Pénélope l'indécise

Pénélope était-elle aussi vertueuse que l’a faite la légende ? Dépeinte en épouse fidèle, Pénélope aurait attendu dix ans le retour d’un mari absent. Et si la reine d’Ithaque avait, chaque soir, défait les derniers fils de sa tapisserie non par fidélité, mais par indécision ?

Comme les prétendants au trône d’Ithaque, Pénélope croyait Ulysse mort. Le corps de l’ancien roi devait se trouver au fond d’un récif. Il y avait, à la cour comme dans le cœur de la reine, une place à prendre. Pourtant la souveraine ne se décidait sur celui qu’elle ferait mari et roi.

Six mois après la fin de guerre de Troie, Ulysse ne réapparaissant pas, Antiomochus, le premier, s’était proposé à Pénélope comme époux et nouveau souverain d’Ithaque. L’annonce de la proposition s’était répandu dans le monde méditerranéen, et plus de cent prétendants étaient apparus devant Pénélope. 

La reine, ne sachant comment réagir, temporisa. Elle commença par recevoir les hommes comme des invités, puis organisa, comme cela avait été fait pour elle dans sa jeunesse, un premier concours pour sa main, jeux physiques et jeux d’esprit.

Les prétendants qui concourraient montraient de l’adresse, certains parfois gaffaient et faisaient pouffer l’assemblée spectatrice, mais aucun ne se distinguait tout à fait jugea Pénélope.

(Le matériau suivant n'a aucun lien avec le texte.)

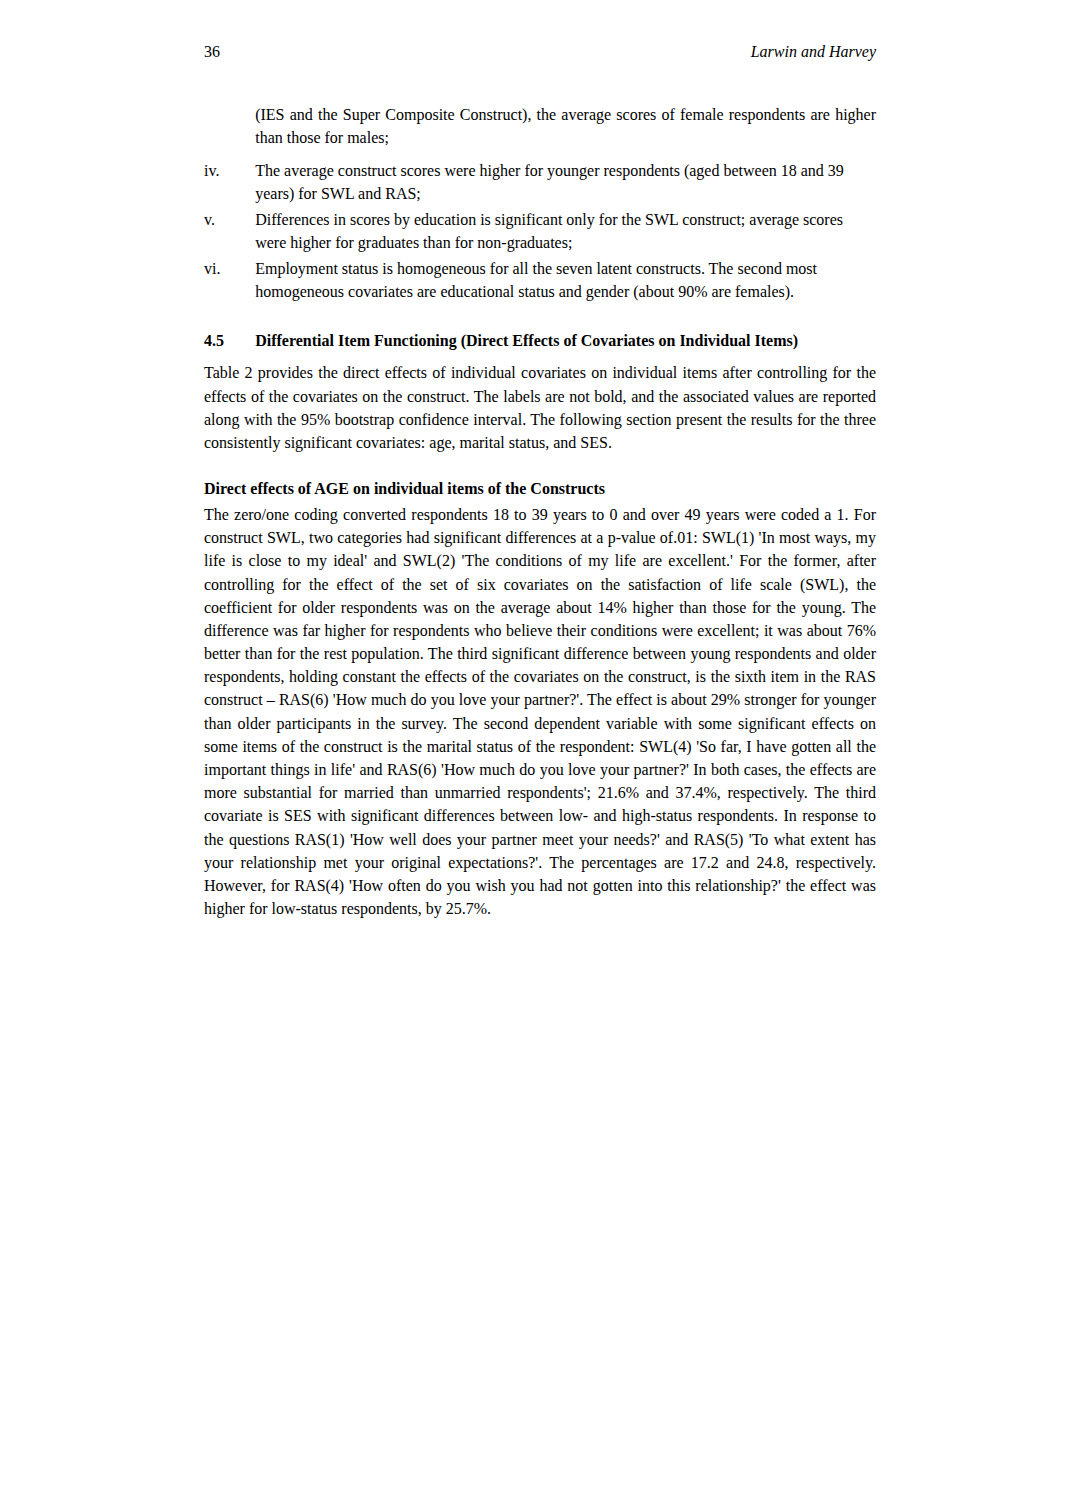36 Larwin and Harvey
(IES and the Super Composite Construct), the average scores of female respondents are higher than those for males;
iv. The average construct scores were higher for younger respondents (aged between 18 and 39 years) for SWL and RAS;
v. Differences in scores by education is significant only for the SWL construct; average scores were higher for graduates than for non-graduates;
vi. Employment status is homogeneous for all the seven latent constructs. The second most homogeneous covariates are educational status and gender (about 90% are females).
4.5 Differential Item Functioning (Direct Effects of Covariates on Individual Items)
Table 2 provides the direct effects of individual covariates on individual items after controlling for the effects of the covariates on the construct. The labels are not bold, and the associated values are reported along with the 95% bootstrap confidence interval. The following section present the results for the three consistently significant covariates: age, marital status, and SES.
Direct effects of AGE on individual items of the Constructs
The zero/one coding converted respondents 18 to 39 years to 0 and over 49 years were coded a 1. For construct SWL, two categories had significant differences at a p-value of.01: SWL(1) 'In most ways, my life is close to my ideal' and SWL(2) 'The conditions of my life are excellent.' For the former, after controlling for the effect of the set of six covariates on the satisfaction of life scale (SWL), the coefficient for older respondents was on the average about 14% higher than those for the young. The difference was far higher for respondents who believe their conditions were excellent; it was about 76% better than for the rest population. The third significant difference between young respondents and older respondents, holding constant the effects of the covariates on the construct, is the sixth item in the RAS construct – RAS(6) 'How much do you love your partner?'. The effect is about 29% stronger for younger than older participants in the survey. The second dependent variable with some significant effects on some items of the construct is the marital status of the respondent: SWL(4) 'So far, I have gotten all the important things in life' and RAS(6) 'How much do you love your partner?' In both cases, the effects are more substantial for married than unmarried respondents'; 21.6% and 37.4%, respectively. The third covariate is SES with significant differences between low- and high-status respondents. In response to the questions RAS(1) 'How well does your partner meet your needs?' and RAS(5) 'To what extent has your relationship met your original expectations?'. The percentages are 17.2 and 24.8, respectively. However, for RAS(4) 'How often do you wish you had not gotten into this relationship?' the effect was higher for low-status respondents, by 25.7%.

Ces premiers soirs, dans la grande salle du palais d’Ithaque, les prétendants s’alignaient à de grandes tables en bois, et étaient reçus dans la plus pure tradition d’hospitalité grecque. Les meilleurs mets et les meilleurs vins leur étaient servis. Pénélope, soucieuse d’apparaître en hôte attentionnée, se présentait à chaque table, discutait avec les prétendants, apprenait à les connaître, et ensemble commentaient les prouesses et s’amusaient des ratés aux épreuves du jour.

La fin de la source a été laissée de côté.